M. Péladeau a expliqué que, au début, il ne connaissait pas encore l'ampleur des dommages. Cela viendrait avec l'écoulement du temps. Les gens allaient peut-être demander à être débranchés de Vidéotron, et les journaux de Quebecor perdraient peut-être des abonnés, a-t-il expliqué. Il a cependant reconnu que, si cela s'était produit, cela restait «anecdotique». Les pertes pécuniaires semblent bien minces, s'il y en a eu.

De la petite école

Avant de tomber dans le vif du sujet, M. Péladeau, a parlé de son cheminement. De la petite école à la direction de l'empire Quebecor en passant par son job de plongeur dans un restaurant et ses études en philosophie et en droit à Paris, il a détaillé par le menu son parcours personnel.

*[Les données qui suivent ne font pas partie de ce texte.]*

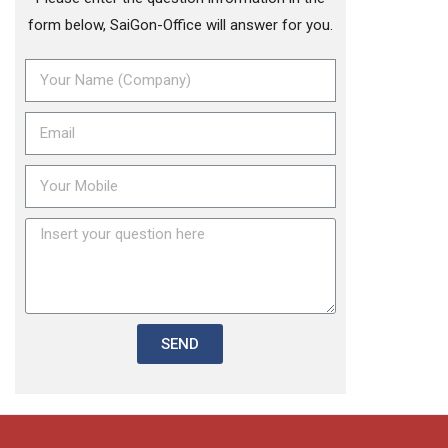
form below, SaiGon-Office will answer for you.
SEND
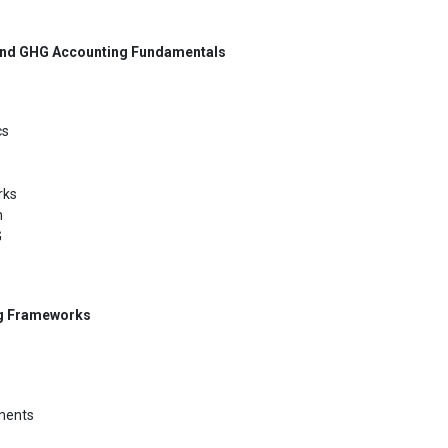
and GHG Accounting Fundamentals
cs
rks
n
G
ng Frameworks
ements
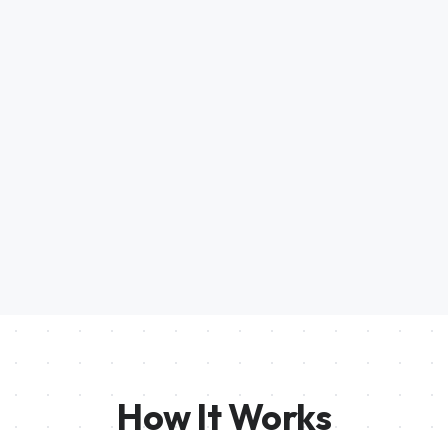
How It Works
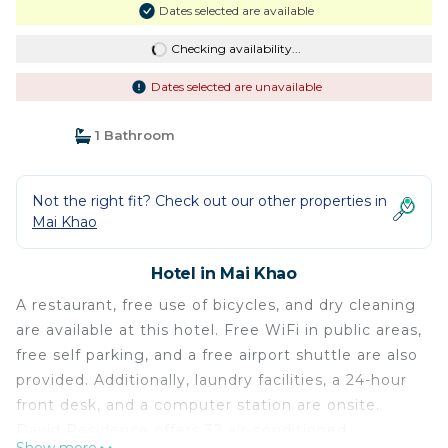
Dates selected are available
Checking availability...
Dates selected are unavailable
1 Bathroom
Not the right fit? Check out our other properties in
Mai Khao
Hotel in Mai Khao
A restaurant, free use of bicycles, and dry cleaning
are available at this hotel. Free WiFi in public areas,
free self parking, and a free airport shuttle are also
provided. Additionally, laundry facilities, a 24-hour
front desk, and a computer station are onsite.
David Residence offers 32 air-conditioned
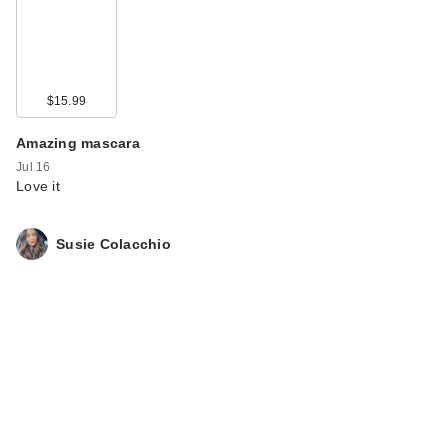
$15.99
Amazing mascara
Jul 16
Love it
Susie Colacchio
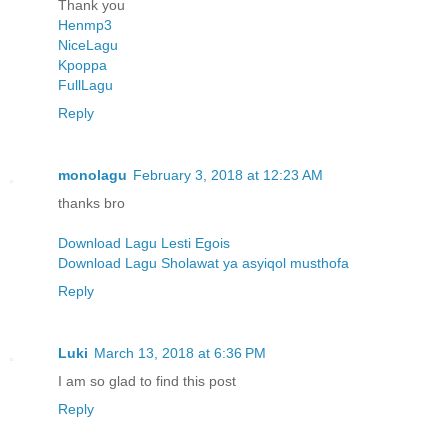
Thank you
Henmp3
NiceLagu
Kpoppa
FullLagu
Reply
monolagu
February 3, 2018 at 12:23 AM
thanks bro
Download Lagu Lesti Egois
Download Lagu Sholawat ya asyiqol musthofa
Reply
Luki
March 13, 2018 at 6:36 PM
I am so glad to find this post
Reply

Il a aussi parlé de son désaccord sur le fonctionnement du Fonds canadien de télévision, à l'époque. Car cette querelle de mots avec M. Lafrance n'est que l'arbre qui cache la forêt d'une profonde divergence de vues. M. Péladeau trouve injuste que Radio-Canada, déjà subventionnée par l'État et qui retire des revenus publicitaires, ait droit à 37% du Fonds canadien de télévision.

«Vous ne comprenez pas le 37%? En quoi ça vous dérange, vous? Vous ne voulez pas qu'on lui en donne du tout (à Radio-Canada)?» a vivement réagi le juge Larouche.

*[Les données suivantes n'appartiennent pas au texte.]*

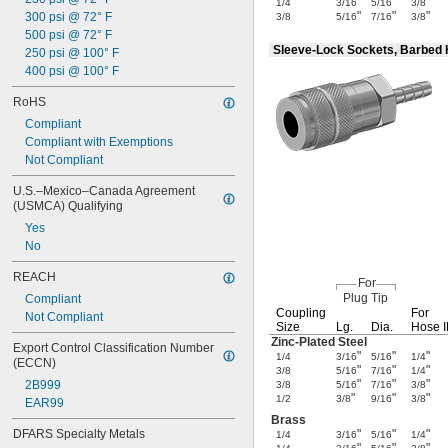
"
"
"
1/4
3/16
5/16
3/8
"
"
"
300 psi @ 72° F
3/8
5/16
7/16
3/8
500 psi @ 72° F
Sleeve-Lock Sockets, Barbed
250 psi @ 100° F
400 psi @ 100° F
RoHS
Compliant
Compliant with Exemptions
Not Compliant
U.S.–Mexico–Canada Agreement 
(USMCA) Qualifying
Yes
No
REACH
For
Plug Tip
Compliant
Coupling
For
Not Compliant
Size
Lg.
Dia.
Hose 
Zinc-Plated
Steel
Export Control Classification Number 
"
"
"
1/4
3/16
5/16
1/4
(ECCN)
"
"
"
3/8
5/16
7/16
1/4
"
"
"
2B999
3/8
5/16
7/16
3/8
"
"
"
1/2
3/8
9/16
3/8
EAR99
Brass
DFARS Specialty Metals
"
"
"
1/4
3/16
5/16
1/4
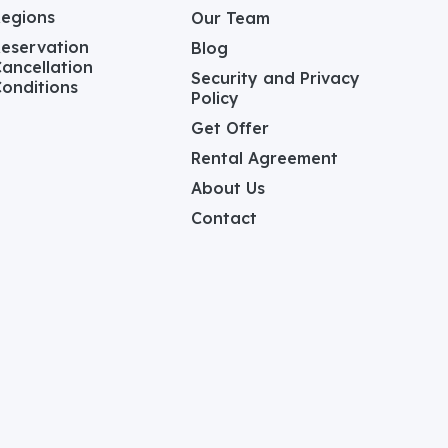
Regions
Our Team
eservation
Blog
ancellation
Security and Privacy
onditions
Policy
Get Offer
Rental Agreement
About Us
Contact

Jeudi matin, le PDG de Quebecor était arrivé un peu à l'avance avec sa conjointe, Julie Snyder. La blonde animatrice a cependant dû quitter la salle au début de l'audience, car les parties ont demandé l'exclusion des témoins. Elle devrait témoigner après M. Péladeau. Ce dernier retournera devant le tribunal ce matin pour son contre-interrogatoire, mais il a fait savoir qu'il ne pourrait être présent pour la suite du procès en raison d'un horaire très chargé.